For Andrew Meier the hunt began in 2000. While researching his acclaimed portrait of post-Soviet Russia, he heard vague rumors from elderly camp survivors of an American lost to Stalin's gulag. Meier could not know his quest would take eight years and that the story of this unknown spy, an early compatriot of Whittaker Chambers and Sidney Hook, was so exceptional that it could be mistaken for a thriller.

But fiction this is not. As Meier writes about the greatest unknown American spy before the Cold War, "this is an improbable, but true, tale.” Over time, Meier’s discoveries began to accrete, the research filling half an apartment, with declassified dossiers from archives around the world, and above all, the discovery of a surviving son had last seen his father in pre-war Paris.

The Lost Spy charts Cy Oggins’ evolution, from his birth in 1898 in a Connecticut mill-town, to his graduation from Columbia, to recruitment by Soviet operatives. Oggins embodied the left-leaning generation who came of age during World War I: a brilliant young man of immigrant Jewish roots, who, when confronted by America’s poverty and labor strife, could not sit idle. When Oggins fell in love with Nerma Berman, a Russian-born firebrand, the turn was final.

Enlisting in Stalin's secret service, the couple embarked on their perilous odyssey in 1928.

  • In Berlin, Oggins posed as a wealthy antiquarian dealer to run a strategic safe house.
  • In Paris, he spied on the surviving Romanovs.
  • In Manchuria, Oggins served behind enemy lines, spying on the Japanese occupiers and their puppet emperor, Pu-Yi, “the Last Emperor.”

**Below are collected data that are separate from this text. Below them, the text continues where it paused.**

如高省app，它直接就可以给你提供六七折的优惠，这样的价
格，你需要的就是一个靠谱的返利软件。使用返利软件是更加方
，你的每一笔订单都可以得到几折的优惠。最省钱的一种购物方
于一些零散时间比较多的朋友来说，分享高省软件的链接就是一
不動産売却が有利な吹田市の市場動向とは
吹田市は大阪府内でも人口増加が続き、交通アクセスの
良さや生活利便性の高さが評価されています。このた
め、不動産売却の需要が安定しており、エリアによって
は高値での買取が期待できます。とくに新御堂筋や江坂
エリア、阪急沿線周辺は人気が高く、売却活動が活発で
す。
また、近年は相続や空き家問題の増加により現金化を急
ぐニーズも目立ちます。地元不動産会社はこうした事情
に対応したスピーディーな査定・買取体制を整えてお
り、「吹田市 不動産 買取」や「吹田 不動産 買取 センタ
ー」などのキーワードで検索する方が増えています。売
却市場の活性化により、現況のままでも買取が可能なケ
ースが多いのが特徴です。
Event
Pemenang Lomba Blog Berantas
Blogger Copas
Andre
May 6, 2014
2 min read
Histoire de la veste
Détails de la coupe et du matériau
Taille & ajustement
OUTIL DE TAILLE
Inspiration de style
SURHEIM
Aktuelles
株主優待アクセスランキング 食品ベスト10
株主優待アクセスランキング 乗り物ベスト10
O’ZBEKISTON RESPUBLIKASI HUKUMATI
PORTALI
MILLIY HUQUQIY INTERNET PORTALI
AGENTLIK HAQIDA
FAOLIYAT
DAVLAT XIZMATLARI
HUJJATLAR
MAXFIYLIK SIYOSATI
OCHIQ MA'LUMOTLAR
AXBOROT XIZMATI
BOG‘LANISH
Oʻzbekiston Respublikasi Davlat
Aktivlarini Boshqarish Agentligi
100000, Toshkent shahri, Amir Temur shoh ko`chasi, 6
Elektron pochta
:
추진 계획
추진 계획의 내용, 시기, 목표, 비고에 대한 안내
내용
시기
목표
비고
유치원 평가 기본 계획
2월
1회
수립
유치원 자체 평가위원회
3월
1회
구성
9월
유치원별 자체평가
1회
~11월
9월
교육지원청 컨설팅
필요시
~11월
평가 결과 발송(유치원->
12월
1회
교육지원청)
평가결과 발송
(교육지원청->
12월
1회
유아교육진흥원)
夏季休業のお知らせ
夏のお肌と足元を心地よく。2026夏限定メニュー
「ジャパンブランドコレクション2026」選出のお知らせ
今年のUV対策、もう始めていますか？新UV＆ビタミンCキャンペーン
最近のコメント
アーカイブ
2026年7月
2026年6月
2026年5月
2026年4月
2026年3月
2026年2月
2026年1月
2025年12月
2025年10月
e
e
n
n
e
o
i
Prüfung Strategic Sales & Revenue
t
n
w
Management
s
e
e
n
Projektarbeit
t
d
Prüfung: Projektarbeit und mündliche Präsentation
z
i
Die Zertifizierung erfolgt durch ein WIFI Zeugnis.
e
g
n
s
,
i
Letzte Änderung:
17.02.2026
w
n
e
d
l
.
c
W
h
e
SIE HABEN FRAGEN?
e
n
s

By the 1930s, even if Cy and his wife Nerma dared to change course, they were trapped. For all his devotion to that "ideological delirium that possessed the planet," he too fell victim to Stalin’s merciless paranoia. After more than 8 years in the gulag, Oggins was “liquidated,” murdered by lethal injection in the KGB’s secret laboratory, his family not even informed. To this day, Oggins’s heirs do not where his remains lie.

The Lost Spy is a sterling example of investigative journalism, a luminous tale that will rewrite the history of Soviet intelligence in the West.

About the Author

Andrew Meier, a former Moscow correspondent for Time Magazine, is the author of Black Earth: A Journey Through Russia After the Fall, which was named a Book of the Year by The Economist, The Times Literary Supplement, and Publishers Weekly.

A graduate of Wesleyan and Oxford universities, Meier has reported from Russia and the former USSR for two decades. He is the recipient of fellowships from the National Endowment for the Humanities, the Woodrow Wilson International Center for Scholars, and the Alicia Patterson Foundation. Most recently, Meier was a fellow at the Dorothy and Lewis B. Cullman Center for Scholars & Writers at the New York Public Library.

Meier has contributed to Harper’s, the Los Angeles Times, National Geographic, the New Republic, the New York Times Magazine, the Washington Post, among many other U.S. and international publications. A frequent commentator on the BBC, CNN, and NPR, he has also reported for PBS documentaries.

A writer-in-residence at the New School University, Meier lives in New York City.